Scritto da © Marco valdo - Ven, 10/01/2014 - 23:47
Aveva un nome stupido, come Escamillo, lei ora non lo ricorda, ne ricorda la conseguenza, il punto focale trasferito nei pois gialli del farfallino, nelle finte toppe del cardigan, le coste lise del velluto, così che spogliarlo e chiamarlo ricordava la caccia grossa, il binocolo dell'intenzione mirava ai polmoni di una dolorosa agonia, il sollievo era un passo verso la morte e esangue lei lo possedeva, sdraiato sulla schiena, sul tavolo di marmo degli avi, i gesti di lui erano singulti di un cuore fuori controllo, che scandiva le sillabe dell'obliato nome, detto per intiero.
Col cuoio costringeva il circolo del sangue rimasto nel centro di Vitruvio, ecco, adesso il ricordo scorre, la schiena di lei, la crocchia dei capelli.

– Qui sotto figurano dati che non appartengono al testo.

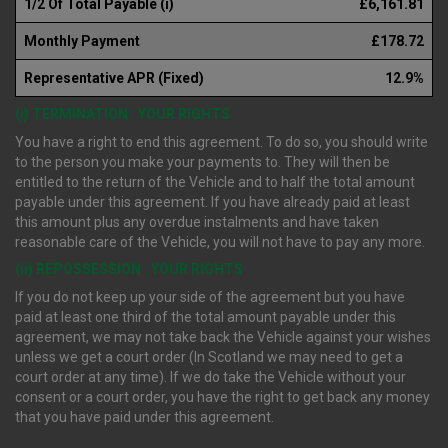
1/2 Of Total Payable (i)
£6,161.81
Monthly Payment
£178.72
Representative APR (Fixed)
12.9%
(i) TERMINATION : YOUR RIGHTS
You have a right to end this agreement. To do so, you should write
to the person you make your payments to. They will then be
entitled to the return of the Vehicle and to half the total amount
payable under this agreement. If you have already paid at least
this amount plus any overdue instalments and have taken
reasonable care of the Vehicle, you will not have to pay any more.
(ii) REPOSSESSION : YOUR RIGHTS
If you do not keep up your side of the agreement but you have
paid at least one third of the total amount payable under this
agreement, we may not take back the Vehicle against your wishes
unless we get a court order (In Scotland we may need to get a
court order at any time). If we do take the Vehicle without your
consent or a court order, you have the right to get back any money
that you have paid under this agreement.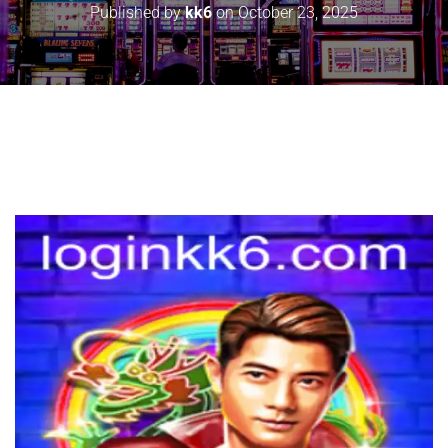
Published by
kk6
on
October 23, 2025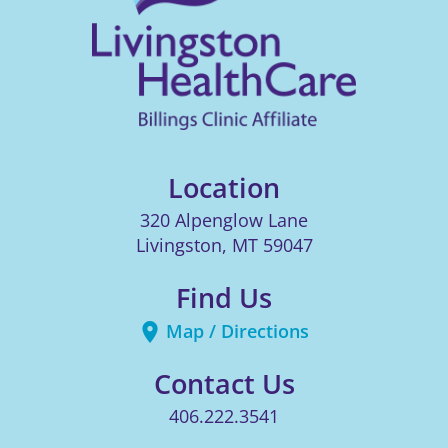
Location
320 Alpenglow Lane
Livingston
,
MT
59047
Find Us
Map / Directions
Contact Us
406.222.3541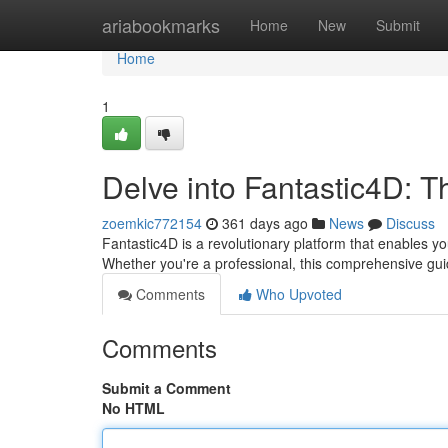
Home
ariabookmarks
Home
New
Submit
Home
1
Delve into Fantastic4D: T
zoemkic772154
361 days ago
News
Discuss
Fantastic4D is a revolutionary platform that enables y
Whether you're a professional, this comprehensive guid
Comments
Who Upvoted
Comments
Submit a Comment
No HTML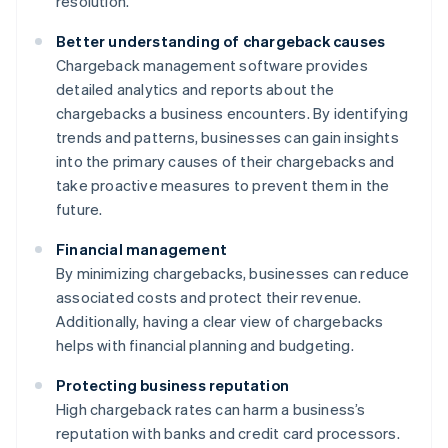
resolution.
Better understanding of chargeback causes
Chargeback management software provides
detailed analytics and reports about the
chargebacks a business encounters. By identifying
trends and patterns, businesses can gain insights
into the primary causes of their chargebacks and
take proactive measures to prevent them in the
future.
Financial management
By minimizing chargebacks, businesses can reduce
associated costs and protect their revenue.
Additionally, having a clear view of chargebacks
helps with financial planning and budgeting.
Protecting business reputation
High chargeback rates can harm a business’s
reputation with banks and credit card processors.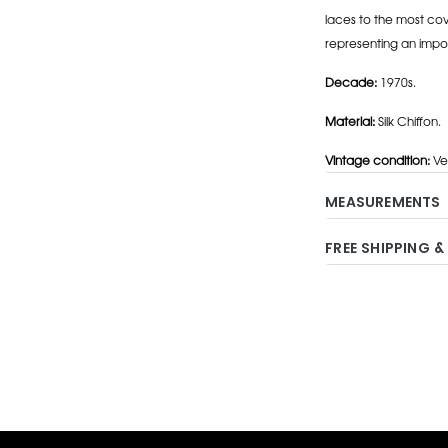
laces to the most cov
representing an impo
Decade:
1970s.
Material:
Silk Chiffon.
Vintage condition:
Ve
MEASUREMENTS
FREE SHIPPING &
Adding
product
to
your
cart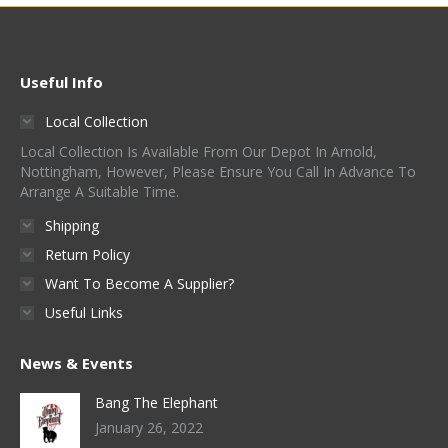
Useful Info
Local Collection
Local Collection Is Available From Our Depot In Arnold,
Nottingham, However, Please Ensure You Call In Advance To
Arrange A Suitable Time.
Shipping
Return Policy
Want To Become A Supplier?
Useful Links
News & Events
Bang The Elephant
January 26, 2022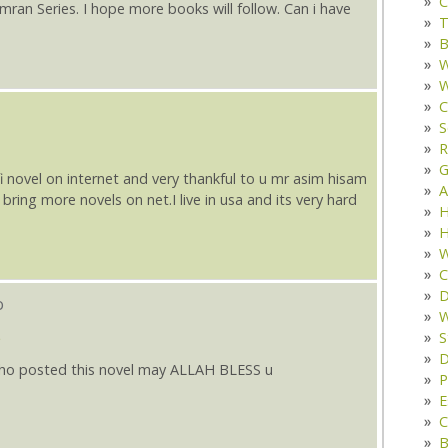
C
Imran Series. I hope more books will follow. Can i have
T
B
W
W
C
S
R
G
i novel on internet and very thankful to u mr asim hisam
A
l bring more novels on net.I live in usa and its very hard
H
H
W
C
D
o
W
S
D
who posted this novel may ALLAH BLESS u
P
E
C
B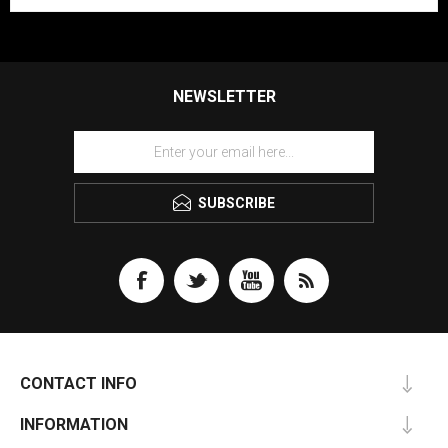
NEWSLETTER
SUBSCRIBE
CONTACT INFO
INFORMATION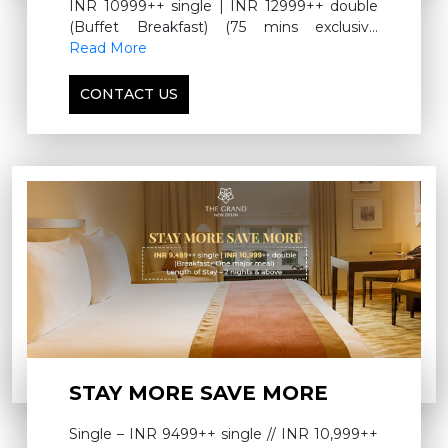
INR 10999++ single | INR 12999++ double
(Buffet Breakfast) (75 mins exclusive
signature therapy) For more information,
Read More
please call 9560194093
CONTACT US
STAY MORE SAVE MORE
Single – INR 9499++ single // INR 10,999++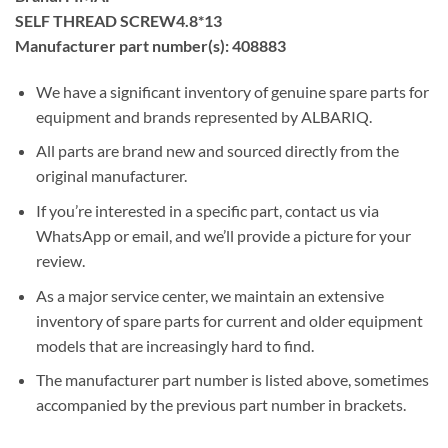
SELF THREAD SCREW4.8*13
Manufacturer part number(s): 408883
We have a significant inventory of genuine spare parts for
equipment and brands represented by ALBARIQ.
All parts are brand new and sourced directly from the
original manufacturer.
If you’re interested in a specific part, contact us via
WhatsApp or email, and we’ll provide a picture for your
review.
As a major service center, we maintain an extensive
inventory of spare parts for current and older equipment
models that are increasingly hard to find.
The manufacturer part number is listed above, sometimes
accompanied by the previous part number in brackets.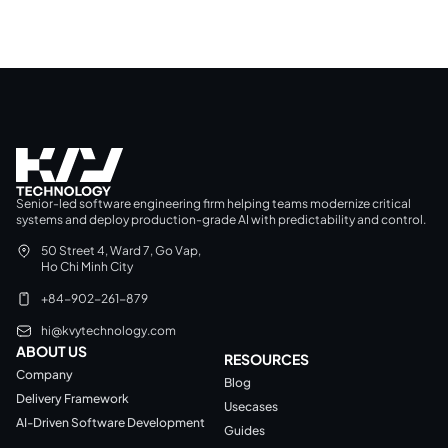
Senior-led software engineering firm helping teams modernize critical
systems and deploy production-grade AI with predictability and control.
50 Street 4, Ward 7, Go Vap,
Ho Chi Minh City
+84-902-261-879
hi@kvytechnology.com
ABOUT US
RESOURCES
Company
Blog
Delivery Framework
Usecases
AI-Driven Software Development
Guides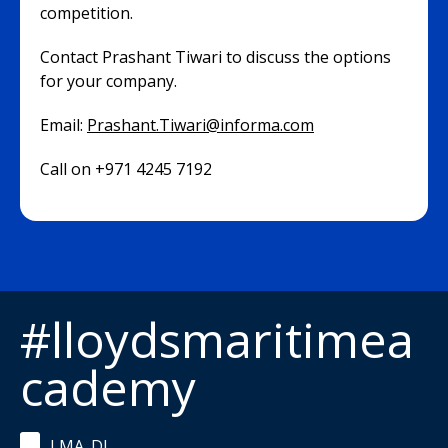
competition.
Contact Prashant Tiwari to discuss the options
for your company.
Email:
Prashant.Tiwari@informa.com
Call on +971 4245 7192
#lloydsmaritimea
cademy
LMA_DL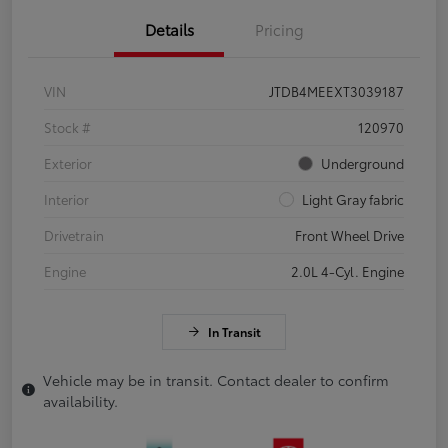
Details
Pricing
VIN
JTDB4MEEXT3039187
Stock #
120970
Exterior
Underground
Interior
Light Gray fabric
Drivetrain
Front Wheel Drive
Engine
2.0L 4-Cyl. Engine
In Transit
Vehicle may be in transit. Contact dealer to confirm
availability.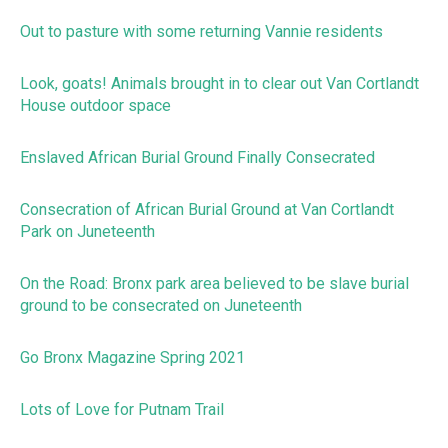
Out to pasture with some returning Vannie residents
Look, goats! Animals brought in to clear out Van Cortlandt
House outdoor space
Enslaved African Burial Ground Finally Consecrated
Consecration of African Burial Ground at Van Cortlandt
Park on Juneteenth
On the Road: Bronx park area believed to be slave burial
ground to be consecrated on Juneteenth
Go Bronx Magazine Spring 2021
Lots of Love for Putnam Trail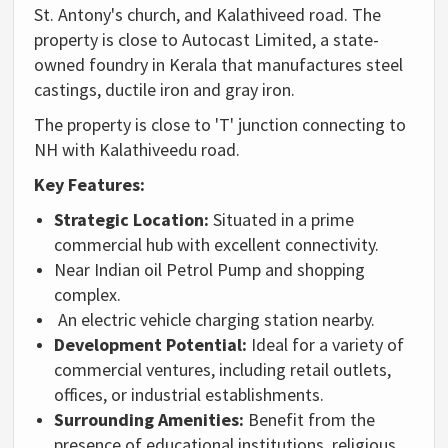
St. Antony's church, and Kalathiveed road. The
property is close to Autocast Limited, a state-
owned foundry in Kerala that manufactures steel
castings, ductile iron and gray iron.
The property is close to 'T' junction connecting to
NH with Kalathiveedu road.
Key Features:
Strategic Location:
Situated in a prime
commercial hub with excellent connectivity.
Near Indian oil Petrol Pump and shopping
complex.
An electric vehicle charging station nearby.
Development Potential:
Ideal for a variety of
commercial ventures,
including retail outlets,
offices,
or industrial establishments.
Surrounding Amenities:
Benefit from the
presence of educational institutions,
religious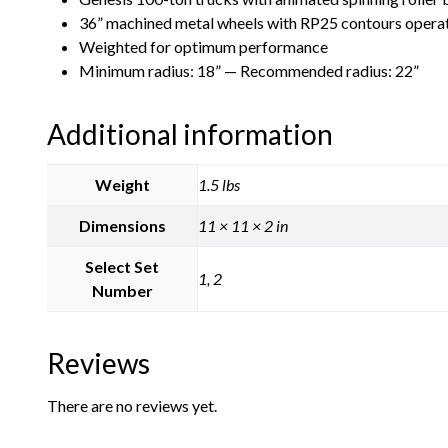
36” machined metal wheels with RP25 contours operate
Weighted for optimum performance
Minimum radius: 18” — Recommended radius: 22”
Additional information
Weight
1.5 lbs
Dimensions
11 × 11 × 2 in
Select Set
1, 2
Number
Reviews
There are no reviews yet.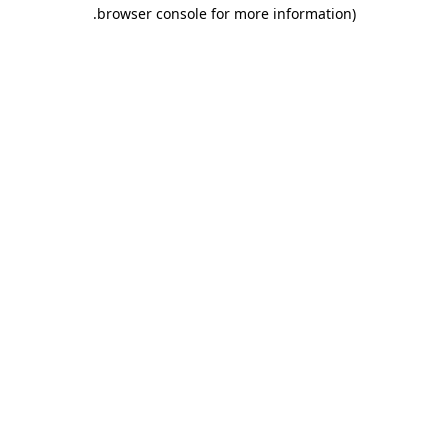
.
browser console for more information)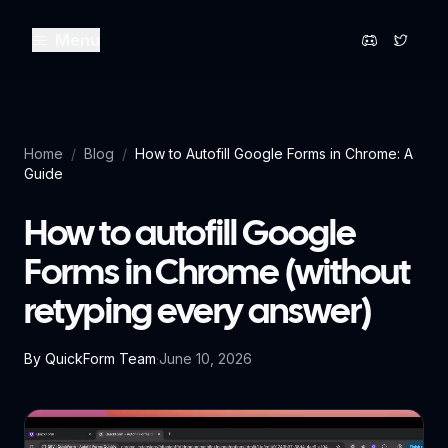
Menu
Home
/
Blog
/
How to Autofill Google Forms in Chrome: A
Guide
How to autofill Google
Forms in Chrome (without
retyping every answer)
By
QuickForm Team
·
June 10, 2026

“Hmpff” mantice sfondato, petto gonfio senza spinta, le mani che spremono dall'alto verso il basso, se qualcosa nasce avrà il nome di una crisalide, ma sovente la consistenza è un'idea, una combinazione originale di accenti.
Non crescerà nulla, il nato perirà, sbattuto sul duro della lavagna, inutile allo stretto futuro, gli lascia intatti sulla sedia gli inganni, sarà di nuovo, per il mondo, patrigno della morte, occhialini da letture portatili, amovibili, la voce fuori dal coro è bianca, a perso ciò che non c'era da perdere, resta la elementare asta dei quaderni a righe, rigida del successo.
Potrebbe tornare nudo al mondo, in balia degli elementi, col nome stupido che lo apostrofa, ma
Si era voltato di schiena e aveva coperto il corpo, il nome, le lenti si oscuravano alla luce.